MASONBORO ISLAND, NC (WECT) – Hundreds of thousands of dead fish have been reported this week at Masonboro Island by state environmental officials, according to a spokesperson for the N.C. Department of Environment and Natural Resources.

Environmental officials explain that the fish, Atlantic menhaden, which travel in very large groups, took a wrong turn, up Loosins Creek.

In under an hour, the area caused dissolved oxygen levels in the water to drop to close to zero, which ended up killing them.

As a result, the dead fish have been discovered along the island's beaches and in the water.

Officials say they've noticed a pattern of dead fish in winter months and attribute it to the menhaden tightening their school.

Workers with Coastal Management, Water Quality and Marine Fisheries are keeping an eye on the area, and throughout the weekend, dead fish will probably continue to surface.

The workers have a monitoring station set up that checks the water for dissolved oxygen levels, temperature, pH levels and other data.

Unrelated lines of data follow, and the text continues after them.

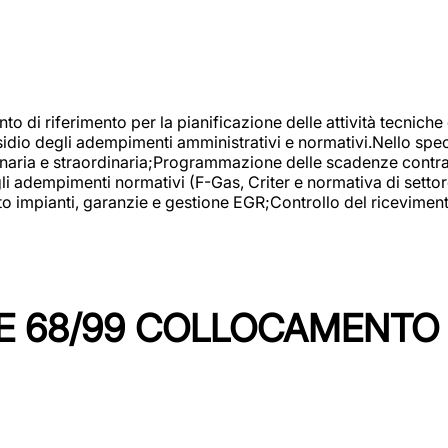
nto di riferimento per la pianificazione delle attività tecniche
esidio degli adempimenti amministrativi e normativi.Nello spe
inaria e straordinaria;Programmazione delle scadenze contrattu
 adempimenti normativi (F-Gas, Criter e normativa di settore
to impianti, garanzie e gestione EGR;Controllo del ricevimen
 68/99 COLLOCAMENTO M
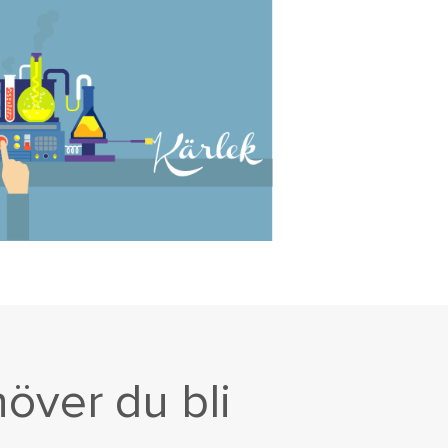
höver du bli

"This may be the first time we have had continuous monitoring of water quality in an area at the exact time of a fish kill," said Jim Gregson, Surface Water Protection supervisor for the state Division of Water Quality, in a statement. "The data recorded by Coastal Management's monitoring station was a big help in determining the cause of this event."

"You want to make sure it's not an algae or something that could be a concern for human health and a lot of times, you don't know what caused it," said Stephanie Garrett, who is with NCDENR. "Being able to look at what the physical conditions were at the time, you can see that they just ran out of oxygen."

Officials say that while the dead fish don't necessarily pose a danger to humans, they want to make visitors aware of the occurrence.

"With the weekend going to be nice and people going to be on the beaches, they're going to see dead fish," Garrett warned.